Typically, an airline would spend three to four hours working on a plan which can be subject to 150 changes daily. Until recently, the process had barely evolved from the handwritten schedules of the mid-1980s, with many airlines still transferring the information manually into spreadsheets comprising a dozen pages.

Dubai-based airline Emirates is one of the big names now automating the process, having adopted software vendor IFS Aviation and Defence’s predictive technology.

“Previously, the plans were devised based on the judgment of someone with perhaps 10 to 20 years’ experience, but our technology means we can tap into historical data that goes back 40 years, all in a matter of minutes,” says IFS business development head Espen Olsen.

“Maintenance history, fuel consumption, climate, forecast – all these characteristics are put into the algorithm to calculate the best option, which means reduced risk, increased fuel efficiency, and improved fleet utilisation and maintenance planning.”

Mr Olsen believes the Middle East is driving this market: “They see an issue and do something about it without over-analysing the problem, and they are definitely ahead of Europe when it comes to using this technology. One manufacturer does something visionary and everyone follows.”

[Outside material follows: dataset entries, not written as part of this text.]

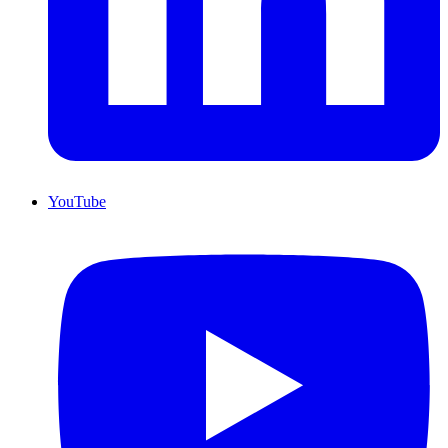
YouTube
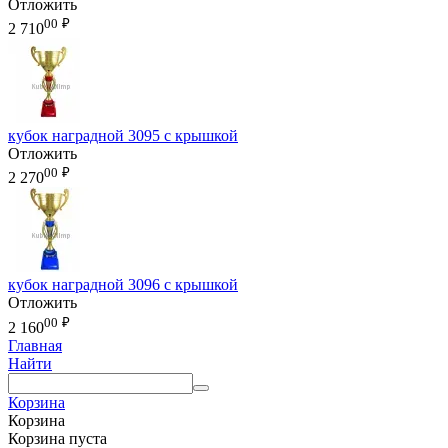
Отложить
00
₽
2 710
кубок наградной 3095 с крышкой
Отложить
00
₽
2 270
кубок наградной 3096 с крышкой
Отложить
00
₽
2 160
Главная
Найти
Корзина
Корзина
Корзина пуста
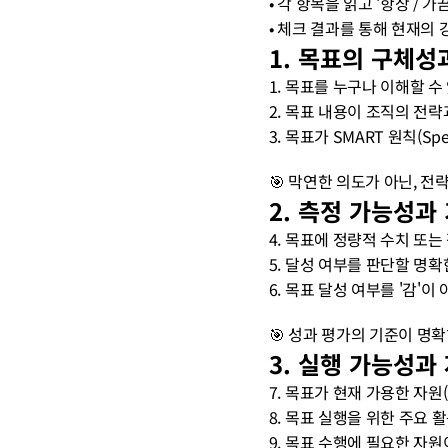
• 각 항목을 읽고 ‘항상 / 
• 체크 결과를 통해 현재의
1. 목표의 구체성
1. 목표를 누구나 이해할 수 
2. 목표 내용이 조직의 전략과
3. 목표가 SMART 원칙(Spec
🎯 막연한 의도가 아닌, 
2. 측정 가능성과
4. 목표에 정량적 수치 또는 
5. 달성 여부를 판단할 명확한
6. 목표 달성 여부를 '감'이 
🎯 성과 평가의 기준이 명
3. 실행 가능성과
7. 목표가 현재 가용한 자원(
8. 목표 실행을 위한 주요 활
9. 목표 수행에 필요한 자원이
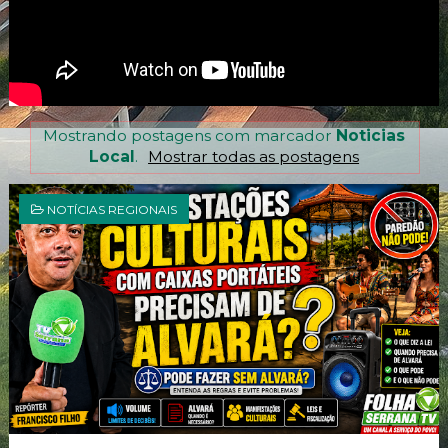
Mostrando postagens com marcador
Noticias
Local
.
Mostrar todas as postagens
NOTÍCIAS REGIONAIS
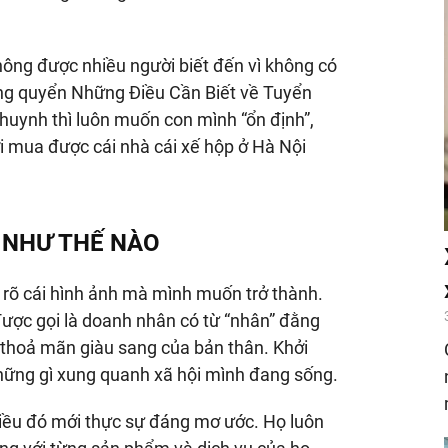
hông được nhiều người biết đến vì không có
ong quyển Những Điều Cần Biết về Tuyển
 huynh thì luôn muốn con mình “ổn định”,
ới mua được cái nhà cái xế hộp ở Hà Nội
 NHƯ THẾ NÀO
t rõ cái hình ảnh mà mình muốn trở thành.
được gọi là doanh nhân có từ “nhân” đằng
sự thoả mãn giàu sang của bản thân. Khởi
hững gì xung quanh xã hội mình đang sống.
 điều đó mới thực sự đáng mơ ước. Họ luôn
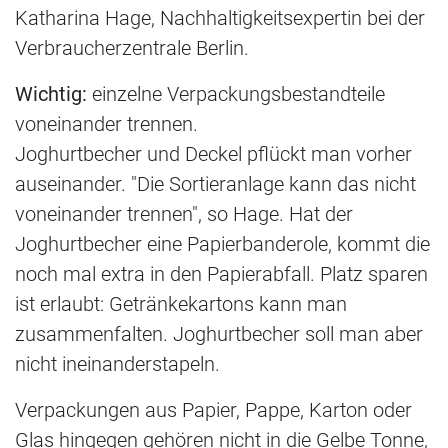
Katharina Hage, Nachhaltigkeitsexpertin bei der
Verbraucherzentrale Berlin.
Wichtig:
einzelne Verpackungsbestandteile
voneinander trennen.
Joghurtbecher und Deckel pflückt man vorher
auseinander. "Die Sortieranlage kann das nicht
voneinander trennen", so Hage. Hat der
Joghurtbecher eine Papierbanderole, kommt die
noch mal extra in den Papierabfall. Platz sparen
ist erlaubt: Getränkekartons kann man
zusammenfalten. Joghurtbecher soll man aber
nicht ineinanderstapeln.
Verpackungen aus Papier, Pappe, Karton oder
Glas hingegen gehören nicht in die Gelbe Tonne,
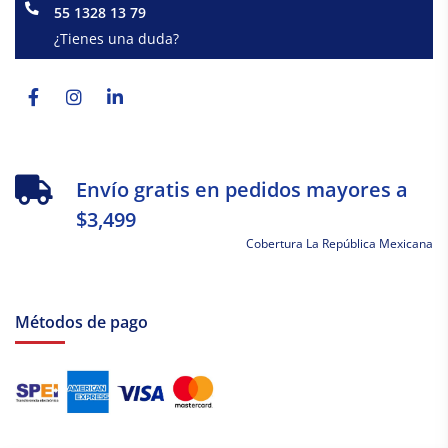
55 1328 13 79
¿Tienes una duda?
Facebook-
Instagram
Linkedin-
f
in
Envío gratis en pedidos mayores a
$3,499
Cobertura La República Mexicana
Métodos de pago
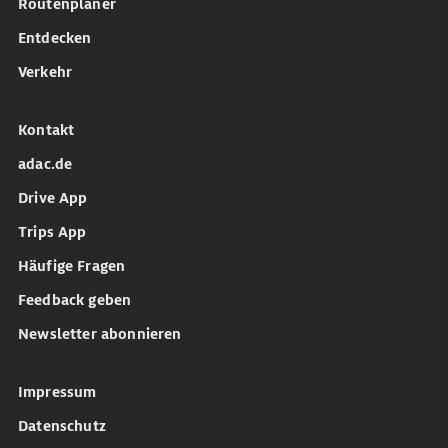
Routenplaner
Entdecken
Verkehr
Kontakt
adac.de
Drive App
Trips App
Häufige Fragen
Feedback geben
Newsletter abonnieren
Impressum
Datenschutz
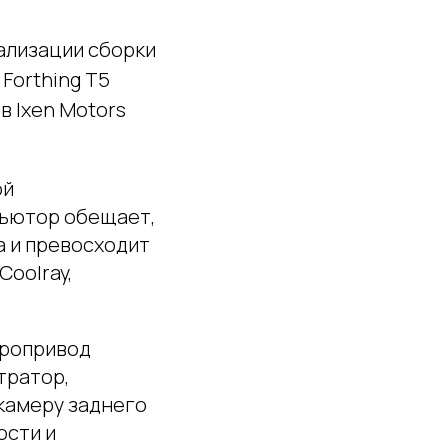
ализации сборки
Forthing T5
 Ixen Motors
ой
бьютор обещает,
а и превосходит
Coolray,
тропривод
тратор,
камеру заднего
ости и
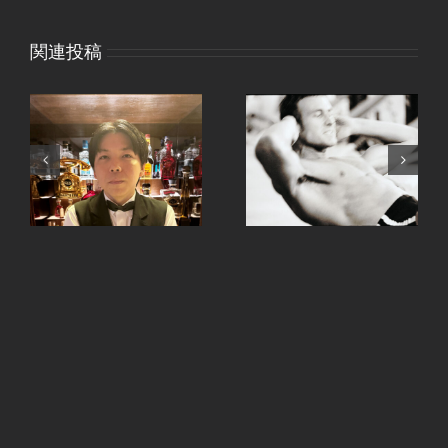
関連投稿
、
手ピカジェルととうも
継続は力なり。
ろこし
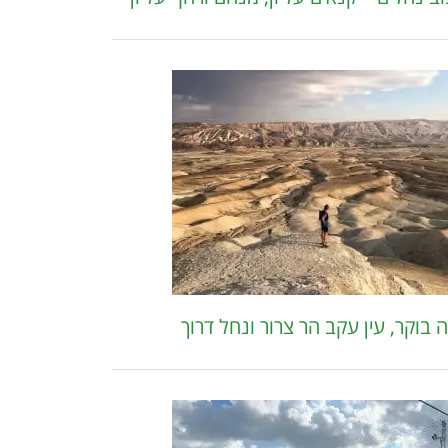
 בוקר, עין עקב הר צרור ונחל דרוך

More broadly, he is seeing a lot of interest from oil and gas companies inspired by the latest innovation in aerospace and defence. “There has been so much money in this market in the past, they didn’t have to consider how they could become more efficient,” says Mr Olsen. “Yet since the downturn, they are now far more focused on extending the life of equipment and how, as a service provider to the industry, they can commit to a 10-year contract on a fixed basis and still make money. Increasingly, predictive analytics has the answers.”